Hybrid working: The places that you work from day to day will vary according to your role, your needs, and those of the business; it will be a blend of Company offices, client sites, and your home; noting that you will be unable to work at home 100% of the time.

If you are offered this position, you will go through a series of pre-employment checks, including:
identity, nationality (single or dual) or immigration status, 3 continuous years employment history, and unspent criminal record check (known as Disclosure and Barring Service).

Your Role

We are looking for an exceptional individual with a proven track record in designing, implementing, and deploying AI/ML solutions using the Google Cloud Platform (GCP), specifically Vertex AI. The ideal candidate should be able to demonstrate thought leadership and deep technical expertise in areas such as machine learning, GenAI and data science, combined with solid solution architecture and software engineering experience, who can define our go-to-market strategy to drive growth in our already successful analytics capability.

You will work closely with clients to understand their business needs, translate them into technical requirements, and design robust, scalable, and secure AI solutions on Vertex AI. You will also publish internal and public whitepapers and represent Capgemini at conferences to showcase our capabilities and awareness of the current state-of-the-art in AI & Analytics.

Your skills and experience

We are looking for talented and motivated individuals with many but not necessarily all the following skills and experience:

  1. Strong understanding of core Google Cloud products such as Big Query, Dataplex, Pub/Sub etc and how they should be combined to build a strong, unified foundation for Data and AI.
  2. An understanding of the various methods of building and deploying ML capability across an enterprise in Google Cloud (e.g.
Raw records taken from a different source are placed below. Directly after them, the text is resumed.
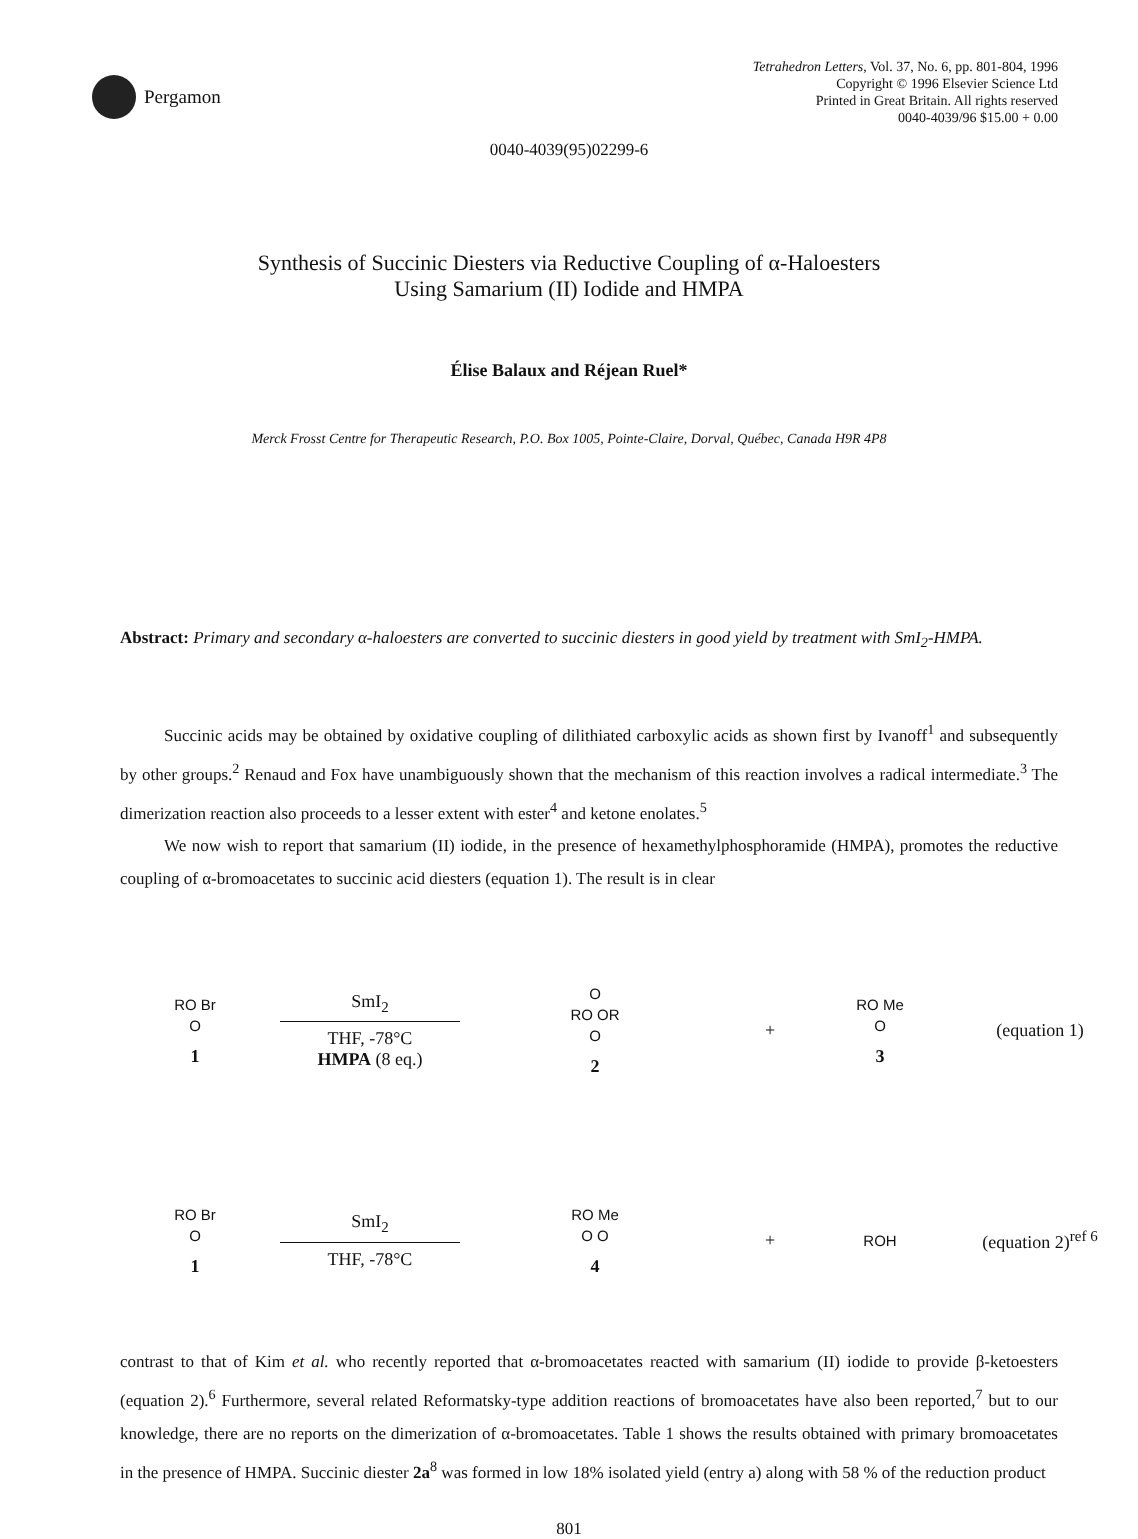Pergamon
Tetrahedron Letters, Vol. 37, No. 6, pp. 801-804, 1996
Copyright © 1996 Elsevier Science Ltd
Printed in Great Britain. All rights reserved
0040-4039/96 $15.00 + 0.00
0040-4039(95)02299-6
Synthesis of Succinic Diesters via Reductive Coupling of α-Haloesters
Using Samarium (II) Iodide and HMPA
Élise Balaux and Réjean Ruel*
Merck Frosst Centre for Therapeutic Research, P.O. Box 1005, Pointe-Claire, Dorval, Québec, Canada H9R 4P8
Abstract: Primary and secondary α-haloesters are converted to succinic diesters in good yield by treatment with SmI<sub>2</sub>-HMPA.
Succinic acids may be obtained by oxidative coupling of dilithiated carboxylic acids as shown first by Ivanoff<sup>1</sup> and subsequently by other groups.<sup>2</sup> Renaud and Fox have unambiguously shown that the mechanism of this reaction involves a radical intermediate.<sup>3</sup> The dimerization reaction also proceeds to a lesser extent with ester<sup>4</sup> and ketone enolates.<sup>5</sup>
We now wish to report that samarium (II) iodide, in the presence of hexamethylphosphoramide (HMPA), promotes the reductive coupling of α-bromoacetates to succinic acid diesters (equation 1). The result is in clear
RO Br
O
1
SmI<sub>2</sub>
THF, -78°C
HMPA (8 eq.)
O
RO OR
O
2
+
RO Me
O
3
(equation 1)
RO Br
O
1
SmI<sub>2</sub>
THF, -78°C
RO Me
O O
4
+
ROH
(equation 2)<sup>ref 6</sup>
contrast to that of Kim et al. who recently reported that α-bromoacetates reacted with samarium (II) iodide to provide β-ketoesters (equation 2).<sup>6</sup> Furthermore, several related Reformatsky-type addition reactions of bromoacetates have also been reported,<sup>7</sup> but to our knowledge, there are no reports on the dimerization of α-bromoacetates. Table 1 shows the results obtained with primary bromoacetates in the presence of HMPA. Succinic diester 2a<sup>8</sup> was formed in low 18% isolated yield (entry a) along with 58 % of the reduction product
801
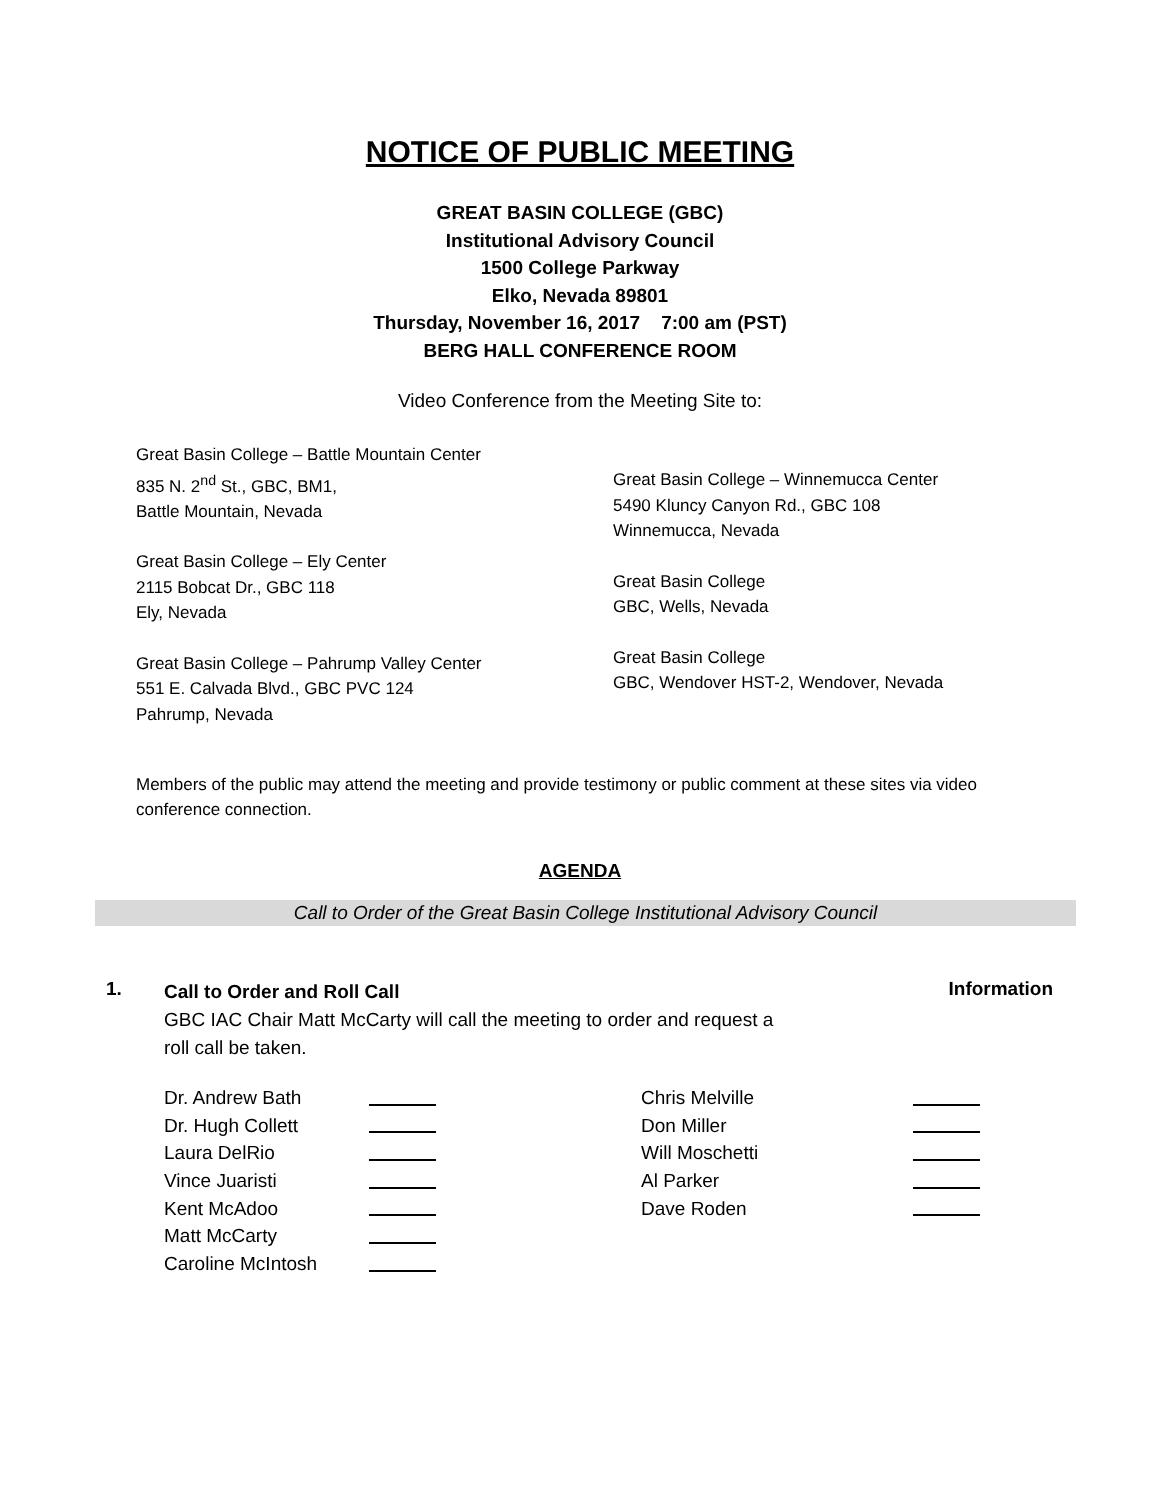NOTICE OF PUBLIC MEETING
GREAT BASIN COLLEGE (GBC)
Institutional Advisory Council
1500 College Parkway
Elko, Nevada 89801
Thursday, November 16, 2017 7:00 am (PST)
BERG HALL CONFERENCE ROOM
Video Conference from the Meeting Site to:
Great Basin College – Battle Mountain Center
835 N. 2<sup>nd</sup> St., GBC, BM1,
Battle Mountain, Nevada
Great Basin College – Ely Center
2115 Bobcat Dr., GBC 118
Ely, Nevada
Great Basin College – Pahrump Valley Center
551 E. Calvada Blvd., GBC PVC 124
Pahrump, Nevada
Great Basin College – Winnemucca Center
5490 Kluncy Canyon Rd., GBC 108
Winnemucca, Nevada
Great Basin College
GBC, Wells, Nevada
Great Basin College
GBC, Wendover HST-2, Wendover, Nevada
Members of the public may attend the meeting and provide testimony or public comment at these sites via video conference connection.
AGENDA
Call to Order of the Great Basin College Institutional Advisory Council
1.
Call to Order and Roll Call
GBC IAC Chair Matt McCarty will call the meeting to order and request a
roll call be taken.
Information
| Dr. Andrew Bath | | Chris Melville | |
| Dr. Hugh Collett | | Don Miller | |
| Laura DelRio | | Will Moschetti | |
| Vince Juaristi | | Al Parker | |
| Kent McAdoo | | Dave Roden | |
| Matt McCarty | | | |
| Caroline McIntosh | | | |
AutoML, BigQueryML, pre-trained APIs etc.) and the ability to articulate the pro’s / con’s of each approach.
  3. Experience designing, building, and managing MLOps workflows using Vertex AI Pipelines or similar tools.
  4. Experience leveraging and customizing large language models (LLMs) within Vertex AI, using native Google Cloud models such as Gemini in addition to those available in the Model Garden.
  5. Expertise in deploying models to Vertex AI endpoints, managing model versions, and implementing model monitoring and retraining strategies.
  6. An awareness of current Google Cloud product trends in areas such as Agentic AI and Search (e.g. Vertex AI Agent Builder, AI Search and Google Agent Space).

Your security clearance

To be successfully appointed to this role, it is a requirement to obtain Security Check (SC) clearance.


To obtain SC clearance, the successful applicant must have resided continuously within the United Kingdom for the last 5 years, along with other criteria and requirements.
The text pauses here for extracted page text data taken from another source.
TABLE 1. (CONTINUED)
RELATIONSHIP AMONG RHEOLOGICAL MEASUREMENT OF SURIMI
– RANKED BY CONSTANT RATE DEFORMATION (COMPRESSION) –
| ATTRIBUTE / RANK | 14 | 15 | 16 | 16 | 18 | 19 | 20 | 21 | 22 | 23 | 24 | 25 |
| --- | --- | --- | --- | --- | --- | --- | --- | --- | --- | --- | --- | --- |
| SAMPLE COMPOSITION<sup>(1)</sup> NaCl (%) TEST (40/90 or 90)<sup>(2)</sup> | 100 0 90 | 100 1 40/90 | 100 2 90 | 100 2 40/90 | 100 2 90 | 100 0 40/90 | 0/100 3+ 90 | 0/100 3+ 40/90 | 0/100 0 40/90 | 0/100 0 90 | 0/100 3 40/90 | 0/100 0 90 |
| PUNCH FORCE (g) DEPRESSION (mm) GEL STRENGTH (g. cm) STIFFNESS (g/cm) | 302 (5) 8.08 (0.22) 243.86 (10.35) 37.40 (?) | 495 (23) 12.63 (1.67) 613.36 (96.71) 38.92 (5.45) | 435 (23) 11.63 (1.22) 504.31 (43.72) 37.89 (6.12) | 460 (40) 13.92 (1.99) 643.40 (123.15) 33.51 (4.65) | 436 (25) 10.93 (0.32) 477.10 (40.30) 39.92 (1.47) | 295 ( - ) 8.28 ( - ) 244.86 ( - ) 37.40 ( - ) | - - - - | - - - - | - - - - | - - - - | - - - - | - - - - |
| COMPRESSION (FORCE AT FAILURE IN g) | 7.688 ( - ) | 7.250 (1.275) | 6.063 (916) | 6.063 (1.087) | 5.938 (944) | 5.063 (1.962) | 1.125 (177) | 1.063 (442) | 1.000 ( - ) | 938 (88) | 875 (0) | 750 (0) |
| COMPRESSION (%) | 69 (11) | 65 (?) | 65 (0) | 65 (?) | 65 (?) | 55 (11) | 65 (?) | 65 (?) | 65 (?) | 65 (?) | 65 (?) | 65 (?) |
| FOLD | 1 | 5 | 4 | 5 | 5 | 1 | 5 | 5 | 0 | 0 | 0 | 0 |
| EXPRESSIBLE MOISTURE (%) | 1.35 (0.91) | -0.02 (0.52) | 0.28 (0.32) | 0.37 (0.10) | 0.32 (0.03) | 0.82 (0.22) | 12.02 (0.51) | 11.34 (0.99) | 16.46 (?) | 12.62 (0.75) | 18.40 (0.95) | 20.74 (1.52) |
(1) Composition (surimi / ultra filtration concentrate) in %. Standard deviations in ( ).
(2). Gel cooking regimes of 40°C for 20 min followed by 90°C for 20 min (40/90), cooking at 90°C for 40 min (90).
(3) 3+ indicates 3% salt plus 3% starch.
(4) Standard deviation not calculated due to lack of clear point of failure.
Throughout the recruitment process, you will be asked questions about your security clearance eligibility such as, but not limited to, country of residence and nationality.


Some posts are restricted to sole UK Nationals for security reasons; therefore, you may be asked about your citizenship in the application process.

What does ‘Get The Future You Want ‘ mean for you?

You will be encouraged to have a positive work-life balance. Our hybrid-first way of working means we embed hybrid working in all that we do and make flexible working arrangements the day-to-day reality for our people. All UK employees are eligible to request flexible working arrangements.


You will be empowered to explore, innovate, and progress. You will benefit from Capgemini’s ‘learning for life’ mindset, meaning you will have countless training and development opportunities from thinktanks to hackathons, and access to 250,000 courses with numerous external certifications from AWS, Microsoft, Harvard ManageMentor, Cybersecurity qualifications and much more.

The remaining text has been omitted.